**Task**: Restate the following records word for word without images.

====== Data excerpts

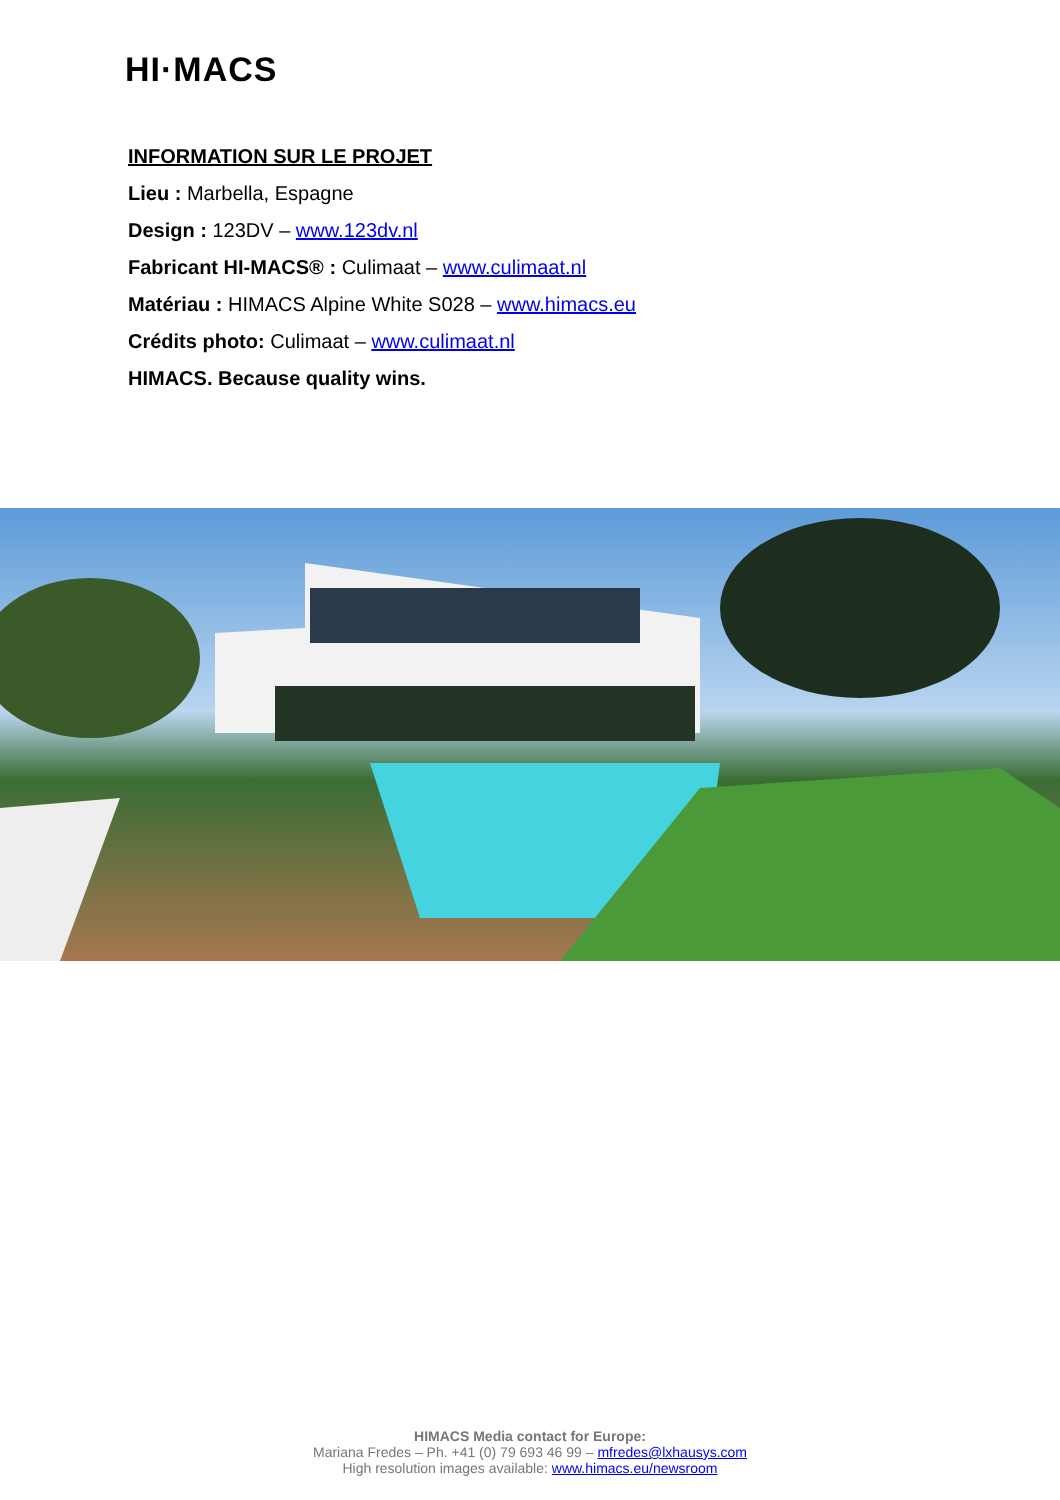HI·MACS
INFORMATION SUR LE PROJET
Lieu : Marbella, Espagne
Design : 123DV – www.123dv.nl
Fabricant HI-MACS® : Culimaat – www.culimaat.nl
Matériau : HIMACS Alpine White S028 – www.himacs.eu
Crédits photo: Culimaat – www.culimaat.nl
HIMACS. Because quality wins.
HIMACS Media contact for Europe:
Mariana Fredes – Ph. +41 (0) 79 693 46 99 – mfredes@lxhausys.com
High resolution images available: www.himacs.eu/newsroom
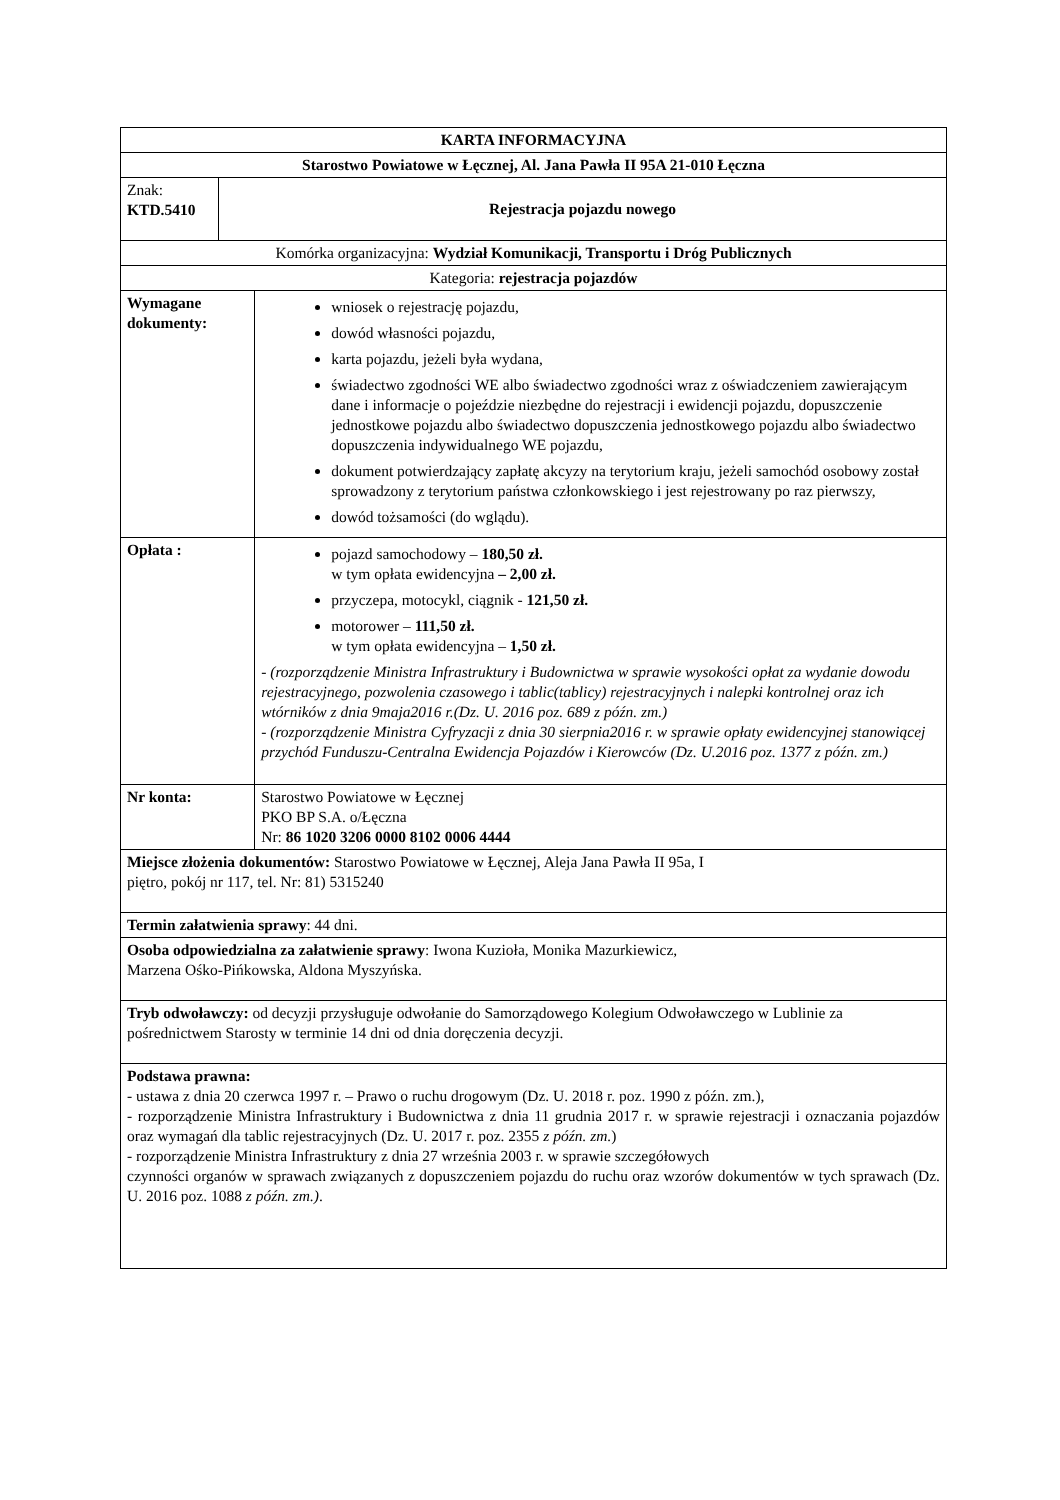| KARTA INFORMACYJNA | | |
| Starostwo Powiatowe w Łęcznej, Al. Jana Pawła II 95A 21-010 Łęczna | | |
| Znak: KTD.5410 | Rejestracja pojazdu nowego | |
| Komórka organizacyjna: Wydział Komunikacji, Transportu i Dróg Publicznych | | |
| Kategoria: rejestracja pojazdów | | |
| Wymagane dokumenty: | | wniosek o rejestrację pojazdu, dowód własności pojazdu, karta pojazdu, jeżeli była wydana, świadectwo zgodności WE albo świadectwo zgodności wraz z oświadczeniem zawierającym dane i informacje o pojeździe niezbędne do rejestracji i ewidencji pojazdu, dopuszczenie jednostkowe pojazdu albo świadectwo dopuszczenia jednostkowego pojazdu albo świadectwo dopuszczenia indywidualnego WE pojazdu, dokument potwierdzający zapłatę akcyzy na terytorium kraju, jeżeli samochód osobowy został sprowadzony z terytorium państwa członkowskiego i jest rejestrowany po raz pierwszy, dowód tożsamości (do wglądu). |
| Opłata : | | pojazd samochodowy – 180,50 zł. w tym opłata ewidencyjna – 2,00 zł. przyczepa, motocykl, ciągnik - 121,50 zł. motorower – 111,50 zł. w tym opłata ewidencyjna – 1,50 zł. - (rozporządzenie Ministra Infrastruktury i Budownictwa w sprawie wysokości opłat za wydanie dowodu rejestracyjnego, pozwolenia czasowego i tablic(tablicy) rejestracyjnych i nalepki kontrolnej oraz ich wtórników z dnia 9maja2016 r.(Dz. U. 2016 poz. 689 z późn. zm.) - (rozporządzenie Ministra Cyfryzacji z dnia 30 sierpnia2016 r. w sprawie opłaty ewidencyjnej stanowiącej przychód Funduszu-Centralna Ewidencja Pojazdów i Kierowców (Dz. U.2016 poz. 1377 z późn. zm.) |
| Nr konta: | | Starostwo Powiatowe w Łęcznej PKO BP S.A. o/Łęczna Nr: 86 1020 3206 0000 8102 0006 4444 |
| Miejsce złożenia dokumentów: Starostwo Powiatowe w Łęcznej, Aleja Jana Pawła II 95a, I piętro, pokój nr 117, tel. Nr: 81) 5315240 | | |
| Termin załatwienia sprawy : 44 dni. | | |
| Osoba odpowiedzialna za załatwienie sprawy : Iwona Kuzioła, Monika Mazurkiewicz, Marzena Ośko-Pińkowska, Aldona Myszyńska. | | |
| Tryb odwoławczy: od decyzji przysługuje odwołanie do Samorządowego Kolegium Odwoławczego w Lublinie za pośrednictwem Starosty w terminie 14 dni od dnia doręczenia decyzji. | | |
| Podstawa prawna: - ustawa z dnia 20 czerwca 1997 r. – Prawo o ruchu drogowym (Dz. U. 2018 r. poz. 1990 z późn. zm.), - rozporządzenie Ministra Infrastruktury i Budownictwa z dnia 11 grudnia 2017 r. w sprawie rejestracji i oznaczania pojazdów oraz wymagań dla tablic rejestracyjnych (Dz. U. 2017 r. poz. 2355 z późn. zm. ) - rozporządzenie Ministra Infrastruktury z dnia 27 września 2003 r. w sprawie szczegółowych czynności organów w sprawach związanych z dopuszczeniem pojazdu do ruchu oraz wzorów dokumentów w tych sprawach (Dz. U. 2016 poz. 1088 z późn. zm.) . | | |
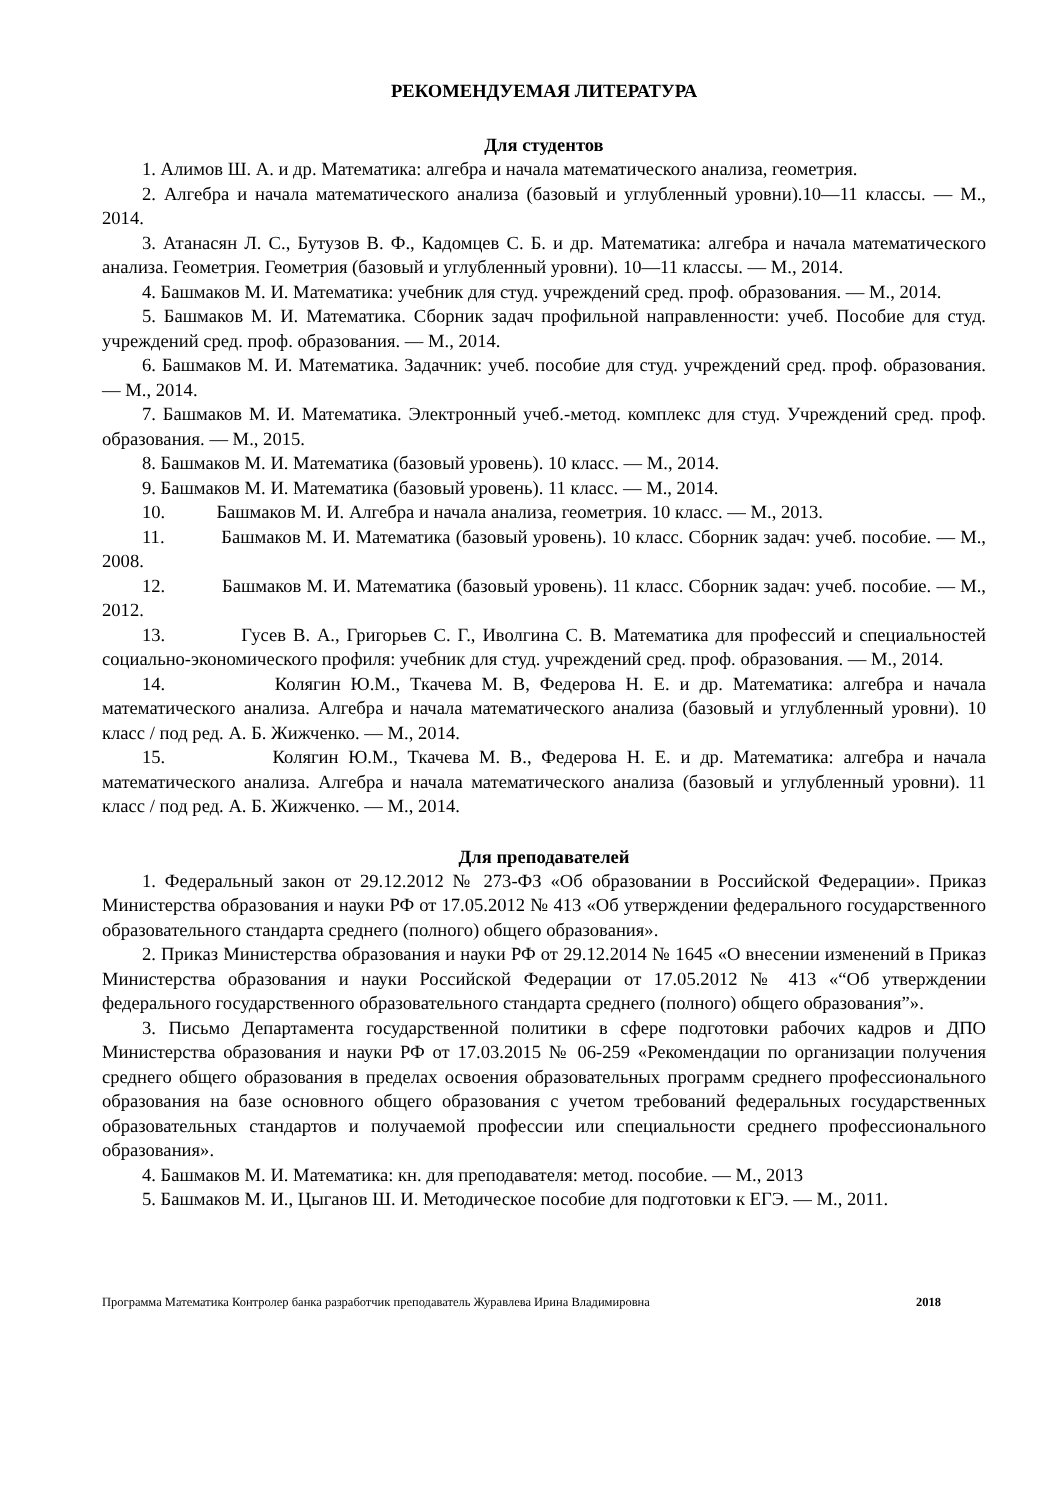РЕКОМЕНДУЕМАЯ ЛИТЕРАТУРА
Для студентов
1. Алимов Ш. А. и др. Математика: алгебра и начала математического анализа, геометрия.
2. Алгебра и начала математического анализа (базовый и углубленный уровни).10—11 классы. — М., 2014.
3. Атанасян Л. С., Бутузов В. Ф., Кадомцев С. Б. и др. Математика: алгебра и начала математического анализа. Геометрия. Геометрия (базовый и углубленный уровни). 10—11 классы. — М., 2014.
4. Башмаков М. И. Математика: учебник для студ. учреждений сред. проф. образования. — М., 2014.
5. Башмаков М. И. Математика. Сборник задач профильной направленности: учеб. Пособие для студ. учреждений сред. проф. образования. — М., 2014.
6. Башмаков М. И. Математика. Задачник: учеб. пособие для студ. учреждений сред. проф. образования. — М., 2014.
7. Башмаков М. И. Математика. Электронный учеб.-метод. комплекс для студ. Учреждений сред. проф. образования. — М., 2015.
8. Башмаков М. И. Математика (базовый уровень). 10 класс. — М., 2014.
9. Башмаков М. И. Математика (базовый уровень). 11 класс. — М., 2014.
10. Башмаков М. И. Алгебра и начала анализа, геометрия. 10 класс. — М., 2013.
11. Башмаков М. И. Математика (базовый уровень). 10 класс. Сборник задач: учеб. пособие. — М., 2008.
12. Башмаков М. И. Математика (базовый уровень). 11 класс. Сборник задач: учеб. пособие. — М., 2012.
13. Гусев В. А., Григорьев С. Г., Иволгина С. В. Математика для профессий и специальностей социально-экономического профиля: учебник для студ. учреждений сред. проф. образования. — М., 2014.
14. Колягин Ю.М., Ткачева М. В, Федерова Н. Е. и др. Математика: алгебра и начала математического анализа. Алгебра и начала математического анализа (базовый и углубленный уровни). 10 класс / под ред. А. Б. Жижченко. — М., 2014.
15. Колягин Ю.М., Ткачева М. В., Федерова Н. Е. и др. Математика: алгебра и начала математического анализа. Алгебра и начала математического анализа (базовый и углубленный уровни). 11 класс / под ред. А. Б. Жижченко. — М., 2014.
Для преподавателей
1. Федеральный закон от 29.12.2012 № 273-ФЗ «Об образовании в Российской Федерации». Приказ Министерства образования и науки РФ от 17.05.2012 № 413 «Об утверждении федерального государственного образовательного стандарта среднего (полного) общего образования».
2. Приказ Министерства образования и науки РФ от 29.12.2014 № 1645 «О внесении изменений в Приказ Министерства образования и науки Российской Федерации от 17.05.2012 № 413 «“Об утверждении федерального государственного образовательного стандарта среднего (полного) общего образования”».
3. Письмо Департамента государственной политики в сфере подготовки рабочих кадров и ДПО Министерства образования и науки РФ от 17.03.2015 № 06-259 «Рекомендации по организации получения среднего общего образования в пределах освоения образовательных программ среднего профессионального образования на базе основного общего образования с учетом требований федеральных государственных образовательных стандартов и получаемой профессии или специальности среднего профессионального образования».
4. Башмаков М. И. Математика: кн. для преподавателя: метод. пособие. — М., 2013
5. Башмаков М. И., Цыганов Ш. И. Методическое пособие для подготовки к ЕГЭ. — М., 2011.
Программа Математика Контролер банка разработчик преподаватель Журавлева Ирина Владимировна 2018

============

**Answer to the exercise**:
HI·MACS
INFORMATION SUR LE PROJET
Lieu : Marbella, Espagne
Design : 123DV – www.123dv.nl
Fabricant HI-MACS® : Culimaat – www.culimaat.nl
Matériau : HIMACS Alpine White S028 – www.himacs.eu
Crédits photo: Culimaat – www.culimaat.nl
HIMACS. Because quality wins.
HIMACS Media contact for Europe:
Mariana Fredes – Ph. +41 (0) 79 693 46 99 – mfredes@lxhausys.com
High resolution images available: www.himacs.eu/newsroom
| KARTA INFORMACYJNA | | |
| Starostwo Powiatowe w Łęcznej, Al. Jana Pawła II 95A 21-010 Łęczna | | |
| Znak: KTD.5410 | Rejestracja pojazdu nowego | |
| Komórka organizacyjna: Wydział Komunikacji, Transportu i Dróg Publicznych | | |
| Kategoria: rejestracja pojazdów | | |
| Wymagane dokumenty: | | wniosek o rejestrację pojazdu, dowód własności pojazdu, karta pojazdu, jeżeli była wydana, świadectwo zgodności WE albo świadectwo zgodności wraz z oświadczeniem zawierającym dane i informacje o pojeździe niezbędne do rejestracji i ewidencji pojazdu, dopuszczenie jednostkowe pojazdu albo świadectwo dopuszczenia jednostkowego pojazdu albo świadectwo dopuszczenia indywidualnego WE pojazdu, dokument potwierdzający zapłatę akcyzy na terytorium kraju, jeżeli samochód osobowy został sprowadzony z terytorium państwa członkowskiego i jest rejestrowany po raz pierwszy, dowód tożsamości (do wglądu). |
| Opłata : | | pojazd samochodowy – 180,50 zł. w tym opłata ewidencyjna – 2,00 zł. przyczepa, motocykl, ciągnik - 121,50 zł. motorower – 111,50 zł. w tym opłata ewidencyjna – 1,50 zł. - (rozporządzenie Ministra Infrastruktury i Budownictwa w sprawie wysokości opłat za wydanie dowodu rejestracyjnego, pozwolenia czasowego i tablic(tablicy) rejestracyjnych i nalepki kontrolnej oraz ich wtórników z dnia 9maja2016 r.(Dz. U. 2016 poz. 689 z późn. zm.) - (rozporządzenie Ministra Cyfryzacji z dnia 30 sierpnia2016 r. w sprawie opłaty ewidencyjnej stanowiącej przychód Funduszu-Centralna Ewidencja Pojazdów i Kierowców (Dz. U.2016 poz. 1377 z późn. zm.) |
| Nr konta: | | Starostwo Powiatowe w Łęcznej PKO BP S.A. o/Łęczna Nr: 86 1020 3206 0000 8102 0006 4444 |
| Miejsce złożenia dokumentów: Starostwo Powiatowe w Łęcznej, Aleja Jana Pawła II 95a, I piętro, pokój nr 117, tel. Nr: 81) 5315240 | | |
| Termin załatwienia sprawy : 44 dni. | | |
| Osoba odpowiedzialna za załatwienie sprawy : Iwona Kuzioła, Monika Mazurkiewicz, Marzena Ośko-Pińkowska, Aldona Myszyńska. | | |
| Tryb odwoławczy: od decyzji przysługuje odwołanie do Samorządowego Kolegium Odwoławczego w Lublinie za pośrednictwem Starosty w terminie 14 dni od dnia doręczenia decyzji. | | |
| Podstawa prawna: - ustawa z dnia 20 czerwca 1997 r. – Prawo o ruchu drogowym (Dz. U. 2018 r. poz. 1990 z późn. zm.), - rozporządzenie Ministra Infrastruktury i Budownictwa z dnia 11 grudnia 2017 r. w sprawie rejestracji i oznaczania pojazdów oraz wymagań dla tablic rejestracyjnych (Dz. U. 2017 r. poz. 2355 z późn. zm. ) - rozporządzenie Ministra Infrastruktury z dnia 27 września 2003 r. w sprawie szczegółowych czynności organów w sprawach związanych z dopuszczeniem pojazdu do ruchu oraz wzorów dokumentów w tych sprawach (Dz. U. 2016 poz. 1088 z późn. zm.) . | | |
РЕКОМЕНДУЕМАЯ ЛИТЕРАТУРА
Для студентов
1. Алимов Ш. А. и др. Математика: алгебра и начала математического анализа, геометрия.
2. Алгебра и начала математического анализа (базовый и углубленный уровни).10—11 классы. — М., 2014.
3. Атанасян Л. С., Бутузов В. Ф., Кадомцев С. Б. и др. Математика: алгебра и начала математического анализа. Геометрия. Геометрия (базовый и углубленный уровни). 10—11 классы. — М., 2014.
4. Башмаков М. И. Математика: учебник для студ. учреждений сред. проф. образования. — М., 2014.
5. Башмаков М. И. Математика. Сборник задач профильной направленности: учеб. Пособие для студ. учреждений сред. проф. образования. — М., 2014.
6. Башмаков М. И. Математика. Задачник: учеб. пособие для студ. учреждений сред. проф. образования. — М., 2014.
7. Башмаков М. И. Математика. Электронный учеб.-метод. комплекс для студ. Учреждений сред. проф. образования. — М., 2015.
8. Башмаков М. И. Математика (базовый уровень). 10 класс. — М., 2014.
9. Башмаков М. И. Математика (базовый уровень). 11 класс. — М., 2014.
10. Башмаков М. И. Алгебра и начала анализа, геометрия. 10 класс. — М., 2013.
11. Башмаков М. И. Математика (базовый уровень). 10 класс. Сборник задач: учеб. пособие. — М., 2008.
12. Башмаков М. И. Математика (базовый уровень). 11 класс. Сборник задач: учеб. пособие. — М., 2012.
13. Гусев В. А., Григорьев С. Г., Иволгина С. В. Математика для профессий и специальностей социально-экономического профиля: учебник для студ. учреждений сред. проф. образования. — М., 2014.
14. Колягин Ю.М., Ткачева М. В, Федерова Н. Е. и др. Математика: алгебра и начала математического анализа. Алгебра и начала математического анализа (базовый и углубленный уровни). 10 класс / под ред. А. Б. Жижченко. — М., 2014.
15. Колягин Ю.М., Ткачева М. В., Федерова Н. Е. и др. Математика: алгебра и начала математического анализа. Алгебра и начала математического анализа (базовый и углубленный уровни). 11 класс / под ред. А. Б. Жижченко. — М., 2014.
Для преподавателей
1. Федеральный закон от 29.12.2012 № 273-ФЗ «Об образовании в Российской Федерации». Приказ Министерства образования и науки РФ от 17.05.2012 № 413 «Об утверждении федерального государственного образовательного стандарта среднего (полного) общего образования».
2. Приказ Министерства образования и науки РФ от 29.12.2014 № 1645 «О внесении изменений в Приказ Министерства образования и науки Российской Федерации от 17.05.2012 № 413 «“Об утверждении федерального государственного образовательного стандарта среднего (полного) общего образования”».
3. Письмо Департамента государственной политики в сфере подготовки рабочих кадров и ДПО Министерства образования и науки РФ от 17.03.2015 № 06-259 «Рекомендации по организации получения среднего общего образования в пределах освоения образовательных программ среднего профессионального образования на базе основного общего образования с учетом требований федеральных государственных образовательных стандартов и получаемой профессии или специальности среднего профессионального образования».
4. Башмаков М. И. Математика: кн. для преподавателя: метод. пособие. — М., 2013
5. Башмаков М. И., Цыганов Ш. И. Методическое пособие для подготовки к ЕГЭ. — М., 2011.
Программа Математика Контролер банка разработчик преподаватель Журавлева Ирина Владимировна 2018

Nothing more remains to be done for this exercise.